- WHAT IS BEING ASKED
Copy the forum thread about precious metal prices below word for word, from its first line to its last.

Yes I'm saying the predictions of preppers is not going as those plans sold to preppers. The same goes for liberals. But I am not putting them in a like basket. No insult intended to us preppers.


----------



## PalmettoTree (Jun 8, 2013)

nephilim said:


> in 2010, gold was around £1070 per ounce, today it is around £1450 per ounce
> in 2010, silver was around £16 per ounce, today it is around £21.50 per ounce
> in 2010, Platinum was around £1380 per ounce, today it is around £1430 per ounce
> in 2010, copper was around £12 per kilo, today it is around £20 per kilo
> ...


Gold hit high of $1,800 mid-2011 and is less than $1,400 about 2010 the price was about equal to today.
Silver hit high of $45.83 mid-2011 and is less than $20.00 about 2010 the price was about equal to today.

Clearly the exchange rates make our comparisons different.


----------



## PalmettoTree (Jun 8, 2013)

dsdmmat said:


> Why have PMs failed to increase in value? Both silver and gold have been poor investments over the last two to four years. This is counter to the claims of those pushing them. If they are true hedges for all of the above plus QEs should PMS have pushed their prices higher.

- DATASET ENTRIES
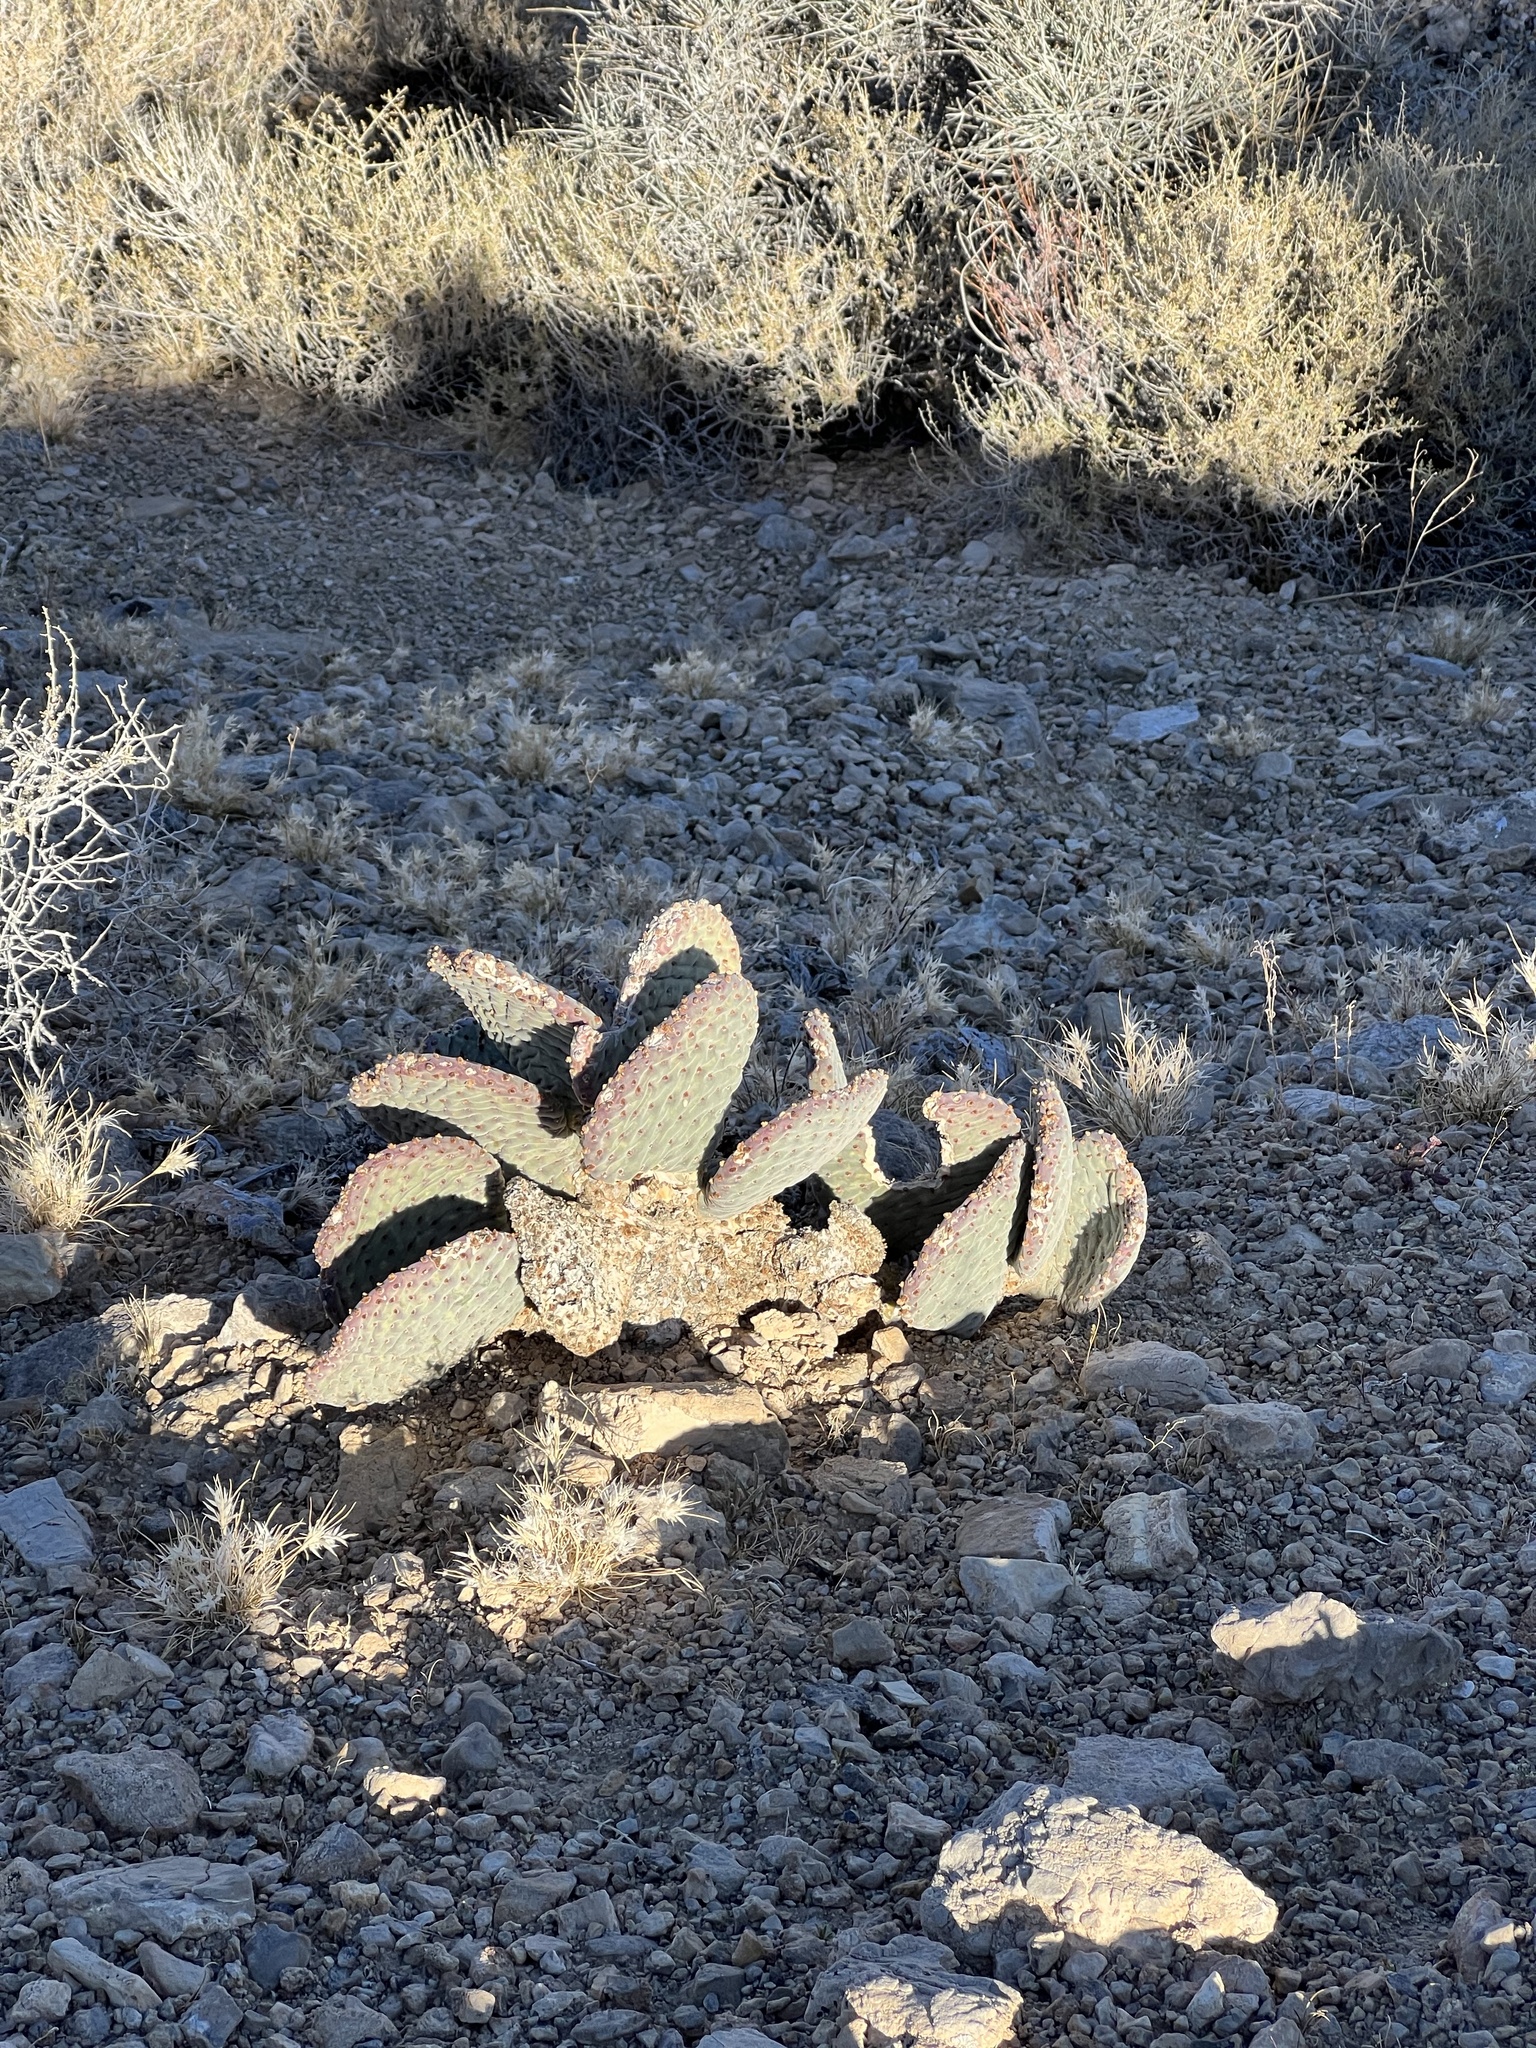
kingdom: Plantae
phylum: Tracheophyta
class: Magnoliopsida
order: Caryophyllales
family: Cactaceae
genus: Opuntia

- OUTPUT BELOW
Yes I'm saying the predictions of preppers is not going as those plans sold to preppers. The same goes for liberals. But I am not putting them in a like basket. No insult intended to us preppers.


----------



## PalmettoTree (Jun 8, 2013)

nephilim said:


> in 2010, gold was around £1070 per ounce, today it is around £1450 per ounce
> in 2010, silver was around £16 per ounce, today it is around £21.50 per ounce
> in 2010, Platinum was around £1380 per ounce, today it is around £1430 per ounce
> in 2010, copper was around £12 per kilo, today it is around £20 per kilo
> ...


Gold hit high of $1,800 mid-2011 and is less than $1,400 about 2010 the price was about equal to today.
Silver hit high of $45.83 mid-2011 and is less than $20.00 about 2010 the price was about equal to today.

Clearly the exchange rates make our comparisons different.


----------



## PalmettoTree (Jun 8, 2013)

dsdmmat said:


> Why have PMs failed to increase in value? Both silver and gold have been poor investments over the last two to four years. This is counter to the claims of those pushing them. If they are true hedges for all of the above plus QEs should PMS have pushed their prices higher.